Photo of David Robertson

David Robertson

Practice Professor

Links: Innovation Navigation Radio Show, Personal Website

  • OPIM415 - Product Design

    This course provides tools and methods for creating new products. The course is intended for students with a strong career interest in new product development , entrepreneurship, and/or technology development. The course follows an overall product design methodology, including the identification of customer needs, generation of product concepts, prototyping, and design-for-manufacturing. Weekly student assignments are focused on the design of a new product and culminate in the creation of a prototype. The course is open to juniors and seniors in SEAS or Wharton.


  • OPIM614 - Innovation

    The course is first and foremost an intensive, integrative, project course in which student teams create one or more real businesses. Some businesses spun out of the course and now managed by alumni include Terrapass Inc. and Smatchy Inc. The project experience is and exciting context in which to learn key tools and fundamentals useful in innovation, problem solving, and design. Examples of these tools and fundamentals are: problem definition, identification of opportunities, generating alternatives, selecting among alternatives, principles of data graphics, and managing innovation pipelines. The course requires a commitment of at least 10 hours of work outside of class and comfort working on unstructured, interdisciplinary problems. Students with a strong interest in innovation and entrepreneurship are particularly encouraged to enroll. Please read carefully the syllabus posted on-line before registering for this course.

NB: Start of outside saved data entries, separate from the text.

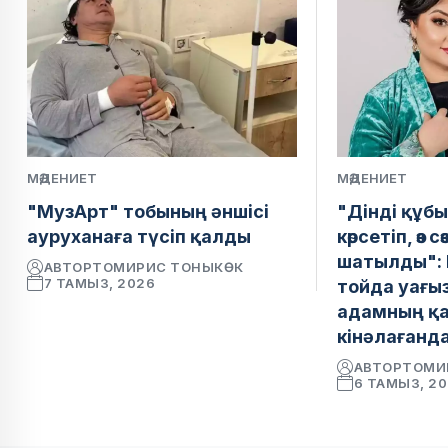
МӘДЕНИЕТ
МӘДЕНИЕТ
"МузАрт" тобының әншісі
"Дінді құб
ауруханаға түсіп қалды
көрсетіп, өз сө
шатылды": 
АВТОР
ТОМИРИС ТОНЫКӨК
7 ТАМЫЗ, 2026
тойда уағыз
адамның қа
кінәлағанда
АВТОР
ТОМИ
6 ТАМЫЗ, 2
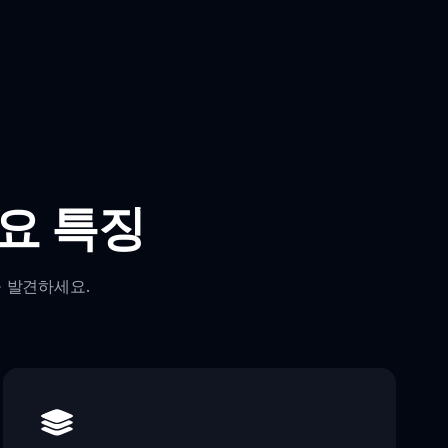
요 특징
 발견하세요.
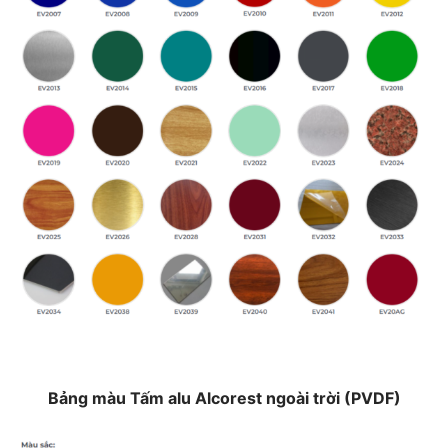
Bảng màu Tấm alu Alcorest ngoài trời (PVDF)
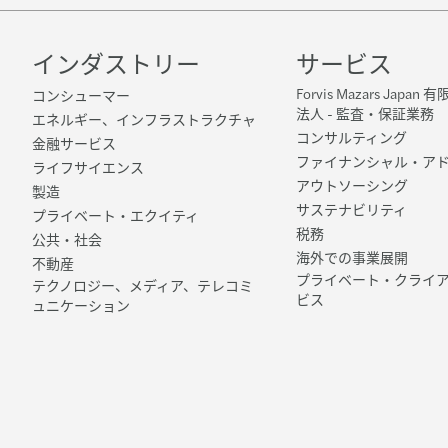
インダストリー
サービス
Forvis Mazars Japa
コンシューマー
法人 - 監査・保証業務
エネルギー、インフラストラクチャ
コンサルティング
金融サービス
ファイナンシャル・ア
ライフサイエンス
アウトソーシング
製造
サステナビリティ
プライベート・エクイティ
税務
公共・社会
海外での事業展開
不動産
プライベート・クライ
テクノロジー、メディア、テレコミ
ビス
ュニケーション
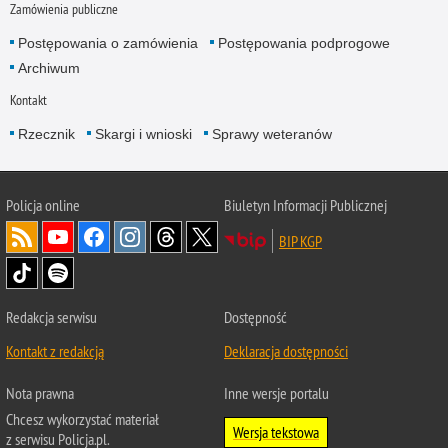
Zamówienia publiczne
Postępowania o zamówienia
Postępowania podprogowe
Archiwum
Kontakt
Rzecznik
Skargi i wnioski
Sprawy weteranów
Policja
online
Biuletyn Informacji Publicznej
BIP KGP
Redakcja serwisu
Dostępność
Kontakt z redakcją
Deklaracja dostępności
Nota prawna
Inne wersje portalu
Chcesz wykorzystać materiał
Wersja tekstowa
z serwisu Policja.pl.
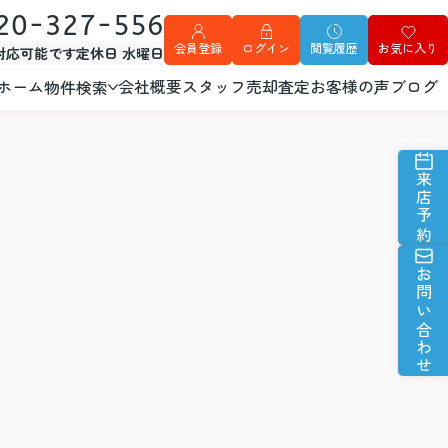
20-327-556
会員登録
ログイン
閲覧履歴
お気に入り
外対応可能です
定休日 水曜日
ホーム
会社概要
スタッフ
売却査定
お客様の声
ブログ
物件検索
来店予約
お問い合わせ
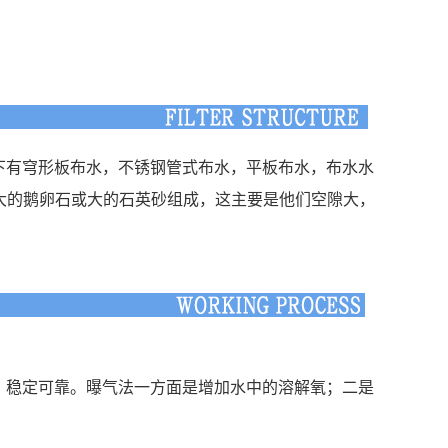
下有穹形板布水，不锈钢管式布水，平板布水，布水水
大的鹅卵石或大的石英砂组成，这主要是他们空隙大，
，稳定可靠。曝气法一方面是增加水中的溶解氧；二是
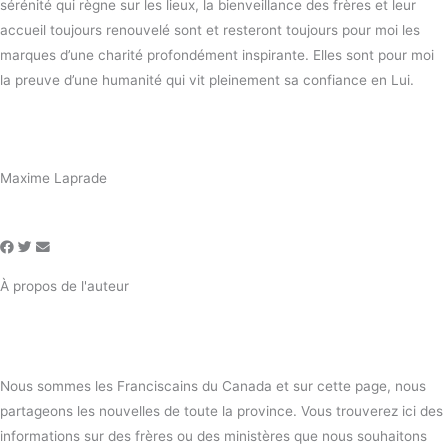
sérénité qui règne sur les lieux, la bienveillance des frères et leur
accueil toujours renouvelé sont et resteront toujours pour moi les
marques d’une charité profondément inspirante. Elles sont pour moi
la preuve d’une humanité qui vit pleinement sa confiance en Lui.
Maxime Laprade
À propos de l'auteur
Nous sommes les Franciscains du Canada et sur cette page, nous
partageons les nouvelles de toute la province. Vous trouverez ici des
informations sur des frères ou des ministères que nous souhaitons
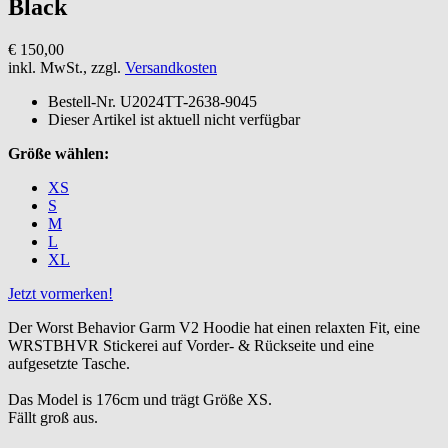
Black
€ 150,00
inkl. MwSt., zzgl.
Versandkosten
Bestell-Nr.
U2024TT-2638-9045
Dieser Artikel ist aktuell nicht verfügbar
Größe wählen:
XS
S
M
L
XL
Jetzt vormerken!
Der Worst Behavior Garm V2 Hoodie hat einen relaxten Fit, eine
WRSTBHVR Stickerei auf Vorder- & Rückseite und eine
aufgesetzte Tasche.
Das Model is 176cm und trägt Größe XS.
Fällt groß aus.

  • OPIM654 - Product Design and Development

    The course provides the student with a number of tools and concepts necessary for creating and managing product development processes.The course consists of two interwoven parts. First, it presents the basic steps that are necessary for moving from a "cool idea" to a product sufficiently mature to launch an entrepreneurial start-up. This includes cases, lectures, and exercises on topics like identifying customer needs, developing a product concept as well as effective prototyping strategies. The capstone of this first part is a real project in which student teams conceptualize and develop a new product or service up to the completion of a fully functional prototype.

    Second, the course discusses a number of challenges related to product development as encountered by management consultants, members of cross-functional development teams as well as general managers. We will analyze several cases related to, among others, resource allocation in R&D organizations, organizational forms of product development teams, as well as managing development projects across large geographic distances.